The British have some neat phrases that to dispose of this American anti-intellectualism - What a load of bollocks!! I'm not saying that all Brits would use this phrase to describe the apparent ongoing support of the status quo, but it seems that more of them have opened their eyes to Blair's folly than have Americans to Bush's gung-ho, shoot 'em up strategies.

Dubya's poodle is in deep sh*t - more than most American's know. This week The Daily Telegraph revealed that yet more secret and damning papers have been released that show how profoundly critical were many of Blair's own administration a full year before the invasion of Iraq. Here's the opening paragraph:

"Tony Blair was warned a year before invading Iraq that a stable post-war government would be impossible without keeping large numbers of troops there for 'many years', secret government papers reveal."

You may read the full text at
Electronic Telegraph

Tuesday, January 06, 2004

The real meaning of Fundamentalism

Just a quick word on the origin of this much used, much abused and much misunderstood word "fundamentalism".

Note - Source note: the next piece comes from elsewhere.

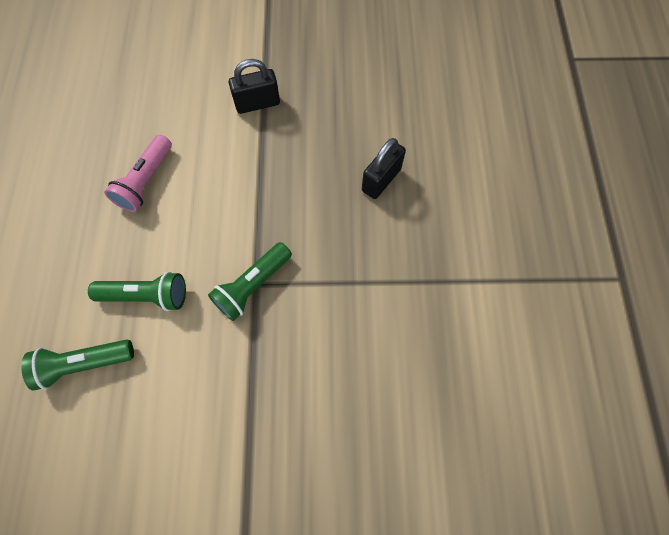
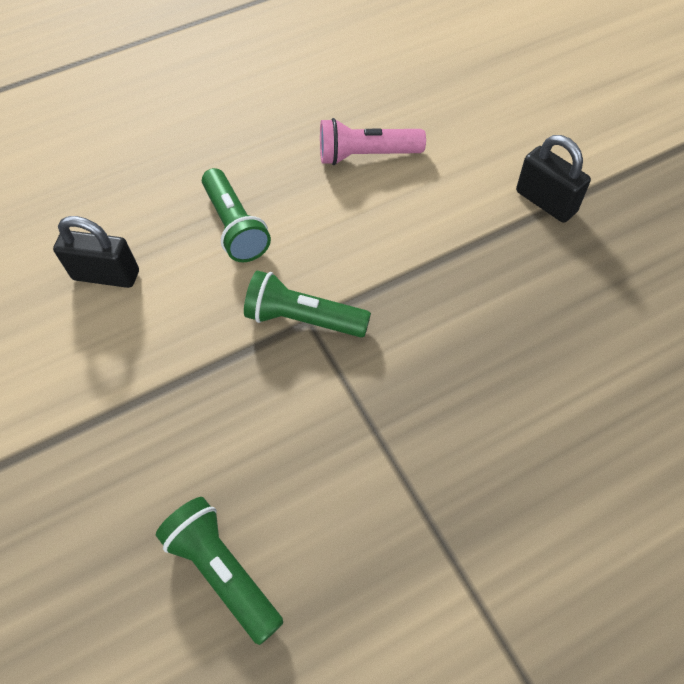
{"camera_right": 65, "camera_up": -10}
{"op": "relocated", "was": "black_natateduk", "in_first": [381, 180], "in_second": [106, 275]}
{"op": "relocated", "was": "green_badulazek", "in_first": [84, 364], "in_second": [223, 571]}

In 1909 there appeared the first of a series of 12 paperback volumes under the title The Fundamentals (I have a full set). These were mailed free of charge to "every pastor, evangelist, missionary, theological student, Sunday School Superintendent, YMCA and YWCA secretary in the English-speaking world *" Over 3 millions copies were eventually circulated.

The booklets were a protest against what was felt to be a considerable drift in protestant theology in the late 19th century caused by the growing popularity of Darwinism and High Criticism - a scholarly methodology providing new tools for the interpretation of the Bible.
The authors of the papers in The Fundamentals were some of the finest evangelical preachers and theologians of their day; men of great learning and repute.

The Fundamentals were a call back to what the publishers believed to be the core issues, the basics, the FUNDAMENTALS of the historic Christian faith. They rebutted both Higher Criticism and Darwinism and re-affirmed their belief in the full verbal inspiration of the Bible as being the infallible revealed word of God, the nature of man as a sinner, the divinity of Jesus Christ, his atoning death, the necessity of faith in Christ for salvation, and so on.

The Fundamentals proved to be a rallying point for those who were of this persuasion. And just as the early followers of John Wesley were dubbed "Methodists" by others, so the adherents of The Fundamentals became dubbed "fundamentalists". As we know, this theological position came in for some abuse during the famous Scopes Money trial when evolution/creation became the nub of the issue.

But note: These 'fundamentalists' may have become somewhat naive or simplistic as time went on, but they never became political extremists. They did not take up guns and bombs in defense of their religion. That would have been antithetical to all they believed. They were mainstream evangelical protestants. Period. To illustrate, Billy Graham is a good example of a true fundamentalist.

So you can see there could be no such thing as a 'Catholic' fundamentalist. Even less so could you have a 'Muslim' fundamentalist, let alone a 'Hindu' or 'Buddhist' fundamentalist.

Yet somehow the word 'fundamentalist' got detached from it original meaning and misapplied to people who might be better described simply as extremists or religious fanatics. Whatever is the profile of these people it does NOT jibe with the fundamental teachings of conservative evangelical Protestantism - Fundamentalism.

If there is a common thread to be found in the abuse of this word it is an undue, blinkered and lop-sided adherence to whatever the religious adherent believes are his/her infallible scriptures. That can be very satisfying to simple minds which need simple answers.